Starting a private company and then selling it to some tool doesn’t make these guys great people.
Engineering a practical prototype for an electric sports car in the year 2003 makes you pretty cool, if nothing else.
Lacking the easy access to low-interest credit and being hedged out of the SUV-heavy American car market doesn’t make them bad people.
They exploited their employees and sold the company to some guy to exploit some more
The company had exactly three people in it when Elon Musk arrived with $6.5M in Series A investment cash. They were both forced out of the company in 2008, as the Series B funding was exhausted and Elon was leveraging his fundraising clout to monopolize control of the board. This was long before the Gigafactory and the big labor abuses we’re familiar with today.

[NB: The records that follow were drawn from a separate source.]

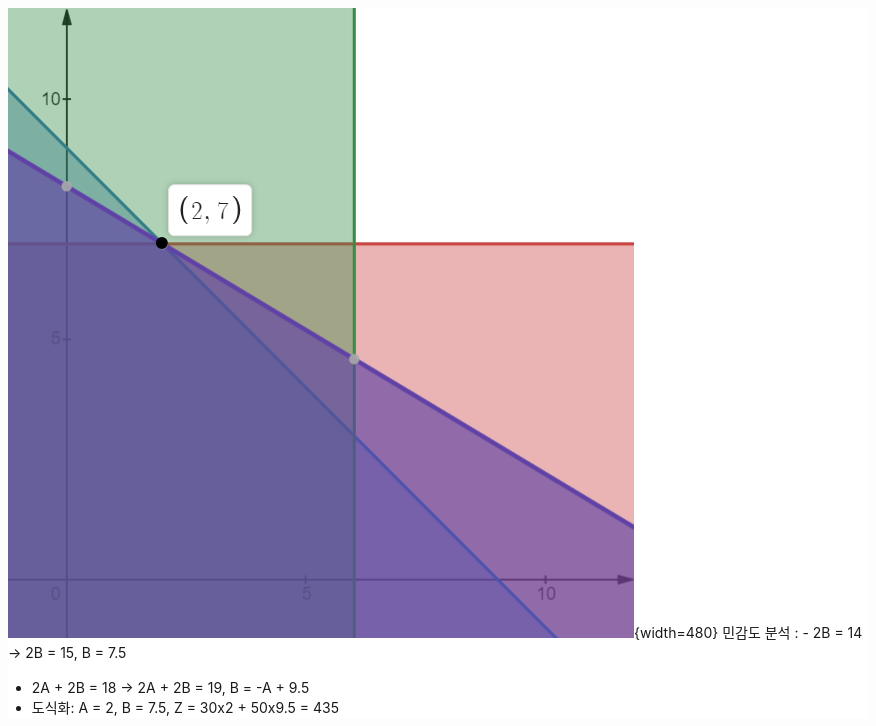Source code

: ![](images/121-2-5.png){width=480}
민감도 분석
: - 2B = 14 → 2B = 15, B = 7.5
- 2A + 2B = 18 → 2A + 2B = 19, B = -A + 9.5
- 도식화: A = 2, B = 7.5, Z = 30x2 + 50x9.5 = 435<br>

I wouldn’t call them geniuses or pretend they were irreplaceable. These were a couple of car hobbyists who stumbled into a cut-throat industry and got their work snatched out from under them.

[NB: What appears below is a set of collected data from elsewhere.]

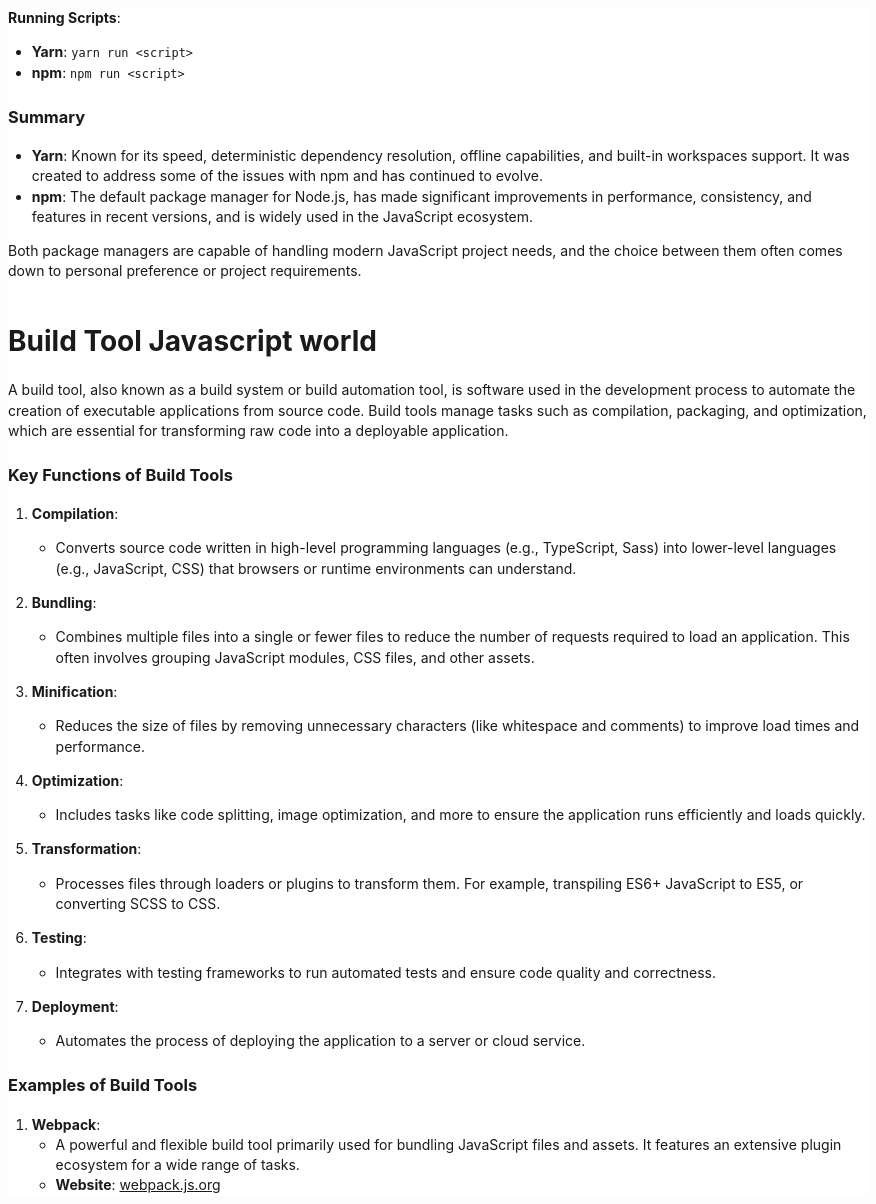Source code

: **Running Scripts**:
- **Yarn**: `yarn run <script>`
- **npm**: `npm run <script>`

### Summary

- **Yarn**: Known for its speed, deterministic dependency resolution, offline capabilities, and built-in workspaces support. It was created to address some of the issues with npm and has continued to evolve.
- **npm**: The default package manager for Node.js, has made significant improvements in performance, consistency, and features in recent versions, and is widely used in the JavaScript ecosystem.

Both package managers are capable of handling modern JavaScript project needs, and the choice between them often comes down to personal preference or project requirements.



#  Build Tool Javascript world
A build tool, also known as a build system or build automation tool, is software used in the development process to automate the creation of executable applications from source code. Build tools manage tasks such as compilation, packaging, and optimization, which are essential for transforming raw code into a deployable application.

### Key Functions of Build Tools

1. **Compilation**:
   - Converts source code written in high-level programming languages (e.g., TypeScript, Sass) into lower-level languages (e.g., JavaScript, CSS) that browsers or runtime environments can understand.

2. **Bundling**:
   - Combines multiple files into a single or fewer files to reduce the number of requests required to load an application. This often involves grouping JavaScript modules, CSS files, and other assets.

3. **Minification**:
   - Reduces the size of files by removing unnecessary characters (like whitespace and comments) to improve load times and performance.

4. **Optimization**:
   - Includes tasks like code splitting, image optimization, and more to ensure the application runs efficiently and loads quickly.

5. **Transformation**:
   - Processes files through loaders or plugins to transform them. For example, transpiling ES6+ JavaScript to ES5, or converting SCSS to CSS.

6. **Testing**:
   - Integrates with testing frameworks to run automated tests and ensure code quality and correctness.

7. **Deployment**:
   - Automates the process of deploying the application to a server or cloud service.

### Examples of Build Tools

1. **Webpack**:
   - A powerful and flexible build tool primarily used for bundling JavaScript files and assets. It features an extensive plugin ecosystem for a wide range of tasks.
   - **Website**: [webpack.js.org](https://webpack.js.org/)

But then I wouldn’t call the Tesla a particularly amazing piece of technology. Just something a couple of car hobbyists realized was possible with existing technology and made a (small) fortune scaling up.
The real genius in the end was scamming the Department of Energy out of billions of dollars and helping gas guzzlers fake their EV quota.
ceenote@lemmy.world 7 months ago
I think this post is more about denigrating Elon than celebrating these two.
PotatoesFall@discuss.tchncs.de 7 months ago
yeah fair enough. that still implies that there’s something great about founding Tesla. Which could be great, if the founders had sold the company to its employees and made it a co-op!
RestrictedAccount@lemmy.world 7 months ago
Ok. Show me how we collectively invest in R&D without IP and build a car company without profits.
Aaaaannnnd go!
daltotron@lemmy.world 7 months ago
en.wikipedia.org/wiki/Soviet_space_program en.wikipedia.org/wiki/Global_Positioning_System en.wikipedia.org/wiki/History_of_the_Internet en.wikipedia.org/wiki/History_of_nuclear_power
Oh look! Government investment!
PotatoesFall@discuss.tchncs.de 7 months ago
investment into worker owned companies is possible. Buying stocks is not the only way to invest and make profit.
zaph@sh.itjust.works 7 months ago
So perform magic? Do you know how the company transferred ownership?
PotatoesFall@discuss.tchncs.de 7 months ago
yeah turns out I was misinformed. my bad. But point still stands, they made a private company designed to exploit workers, and some asshole took it over.
Octavio@kbin.social 7 months ago
I’ve been trying to figure out how to get the worker-owned cooperative model to take over for the capitalist model for a long time. It just seems to be a better outcome for everyone. You can’t squeeze the worker to extract wealth for the shareholders if the only shareholders are the workers. No need to squeeze the customers if there’s no hedge fund bros expecting a 20% return on their capital. But how often are workers going to have the money lying around to buy their company?
The workers may not have been interested in buying and as much as we may hate exploitation by capitalist pigs, it’s unrealistic to expect entrepreneurs to just give it all away. I think we’re still a ways off from the appetite for revolution is large enough to just take it from them. And I’m not sure that would be the right thing to do anyway. We do need people with the skill set to organize businesses and envision products and services. We just don’t need to keep treating such people as demigods. That would be enough revolution for me and they could still be the rich people, just not so grotesquely wealthy while people who make it all possible are struggling.
What I’m thinking of is like an investment fund that provides low-cost financing for groups of employees who are looking to buy their boss’s business, or for start-ups that are looking to organize their business as a worker-owned cooperative. Of course by definition this fund would earn less than market rates. Providing low cost financing is just providing low return investment opportunity from the other side. So investing in it would be more of a charitable contribution than an investment. But I don’t think the system is in place to facilitate financing of worker-owned cooperatives at present. I think a better use of our energies would be to figure out how to make such a framework than just screaming at capitalists. Just my take.
daltotron@lemmy.world 7 months ago
That doesn’t really describe capitalists, though. The point about the ownership class is that they’re not really skilled in doing any of this, which is why the economy is organized in the eclectic and idiotic way that it is. I also don’t understand what “envisions products and services” is, as a skill. I think we can all do that, it doesn’t really make it a good or valuable service. Owning class dipshits envision services all the time, are awful at it, and they never end up getting made or doing anything useful.